Upsilon Lupi

Observation data Epoch J2000.0 Equinox J2000.0 (ICRS)
- Constellation: Lupus
- Right ascension: 15^{h} 24^{m} 45.00855^{s}
- Declination: −39° 42′ 36.9524″
- Apparent magnitude (V): 5.37 (5.37 + 10.90)

Characteristics
- Spectral type: A0p Si
- B−V color index: −0.11

Astrometry
- Radial velocity (R_{v}): −7.6±2.8 km/s
- Proper motion (μ): RA: −26.10 mas/yr Dec.: −54.77 mas/yr
- Parallax (π): 8.02±0.62 mas
- Distance: 410 ± 30 ly (125 ± 10 pc)
- Absolute magnitude (M_{V}): −0.10

Details

υ Lup A
- Luminosity: 113 L_{☉}
- Temperature: 10,049 K
- Rotational velocity (v sin i): 0 km/s
- Other designations: υ Lup, CD−39°9827, HD 136933, HIP 75439, HR 5719, SAO 206597

Database references
- SIMBAD: data

= Upsilon Lupi =

Star in the constellation Lupus

Upsilon Lupi, Latinized from υ Lupi, is a star system in the southern constellation of Lupus. It is faintly visible to the naked eye with an apparent visual magnitude of 5.37. Based upon an annual parallax shift of 8.02 mas as seen from Earth, it is located around 410 light years from the Sun. The two components of Upsilon Lupi share a common proper motion through space and most likely form a wide binary star system. As of 1945, the pair had an angular separation of 1.50 arc seconds along a position angle of 40°.

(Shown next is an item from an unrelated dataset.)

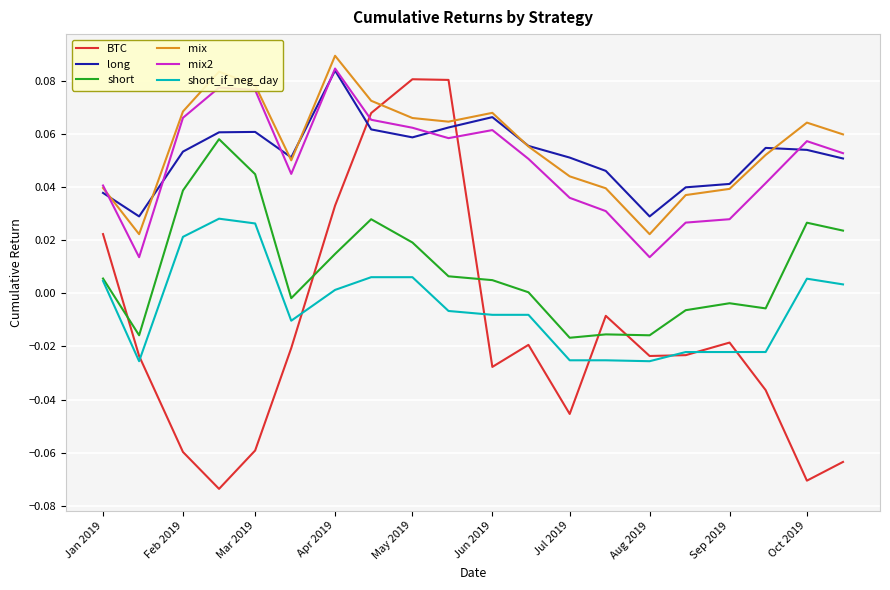

Which series has the largest range (max minus min)?

BTC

The brighter member, component A, is a chemically peculiar Ap star with a stellar classification of A0p Si, where the 'Si' suffix indicates an abnormal abundance of silicon in the star's photosphere. A magnetic field has been detected with a quadratic field strength of 764.7±311.3×10^-4 T. The star is radiating 113 times the solar luminosity from its outer atmosphere at an effective temperature of 10,049 K.

The magnitude 10.9 companion star, component B, has a visual magnitude of 10.90. It may be the source of the X-ray emission detected coming from these coordinates.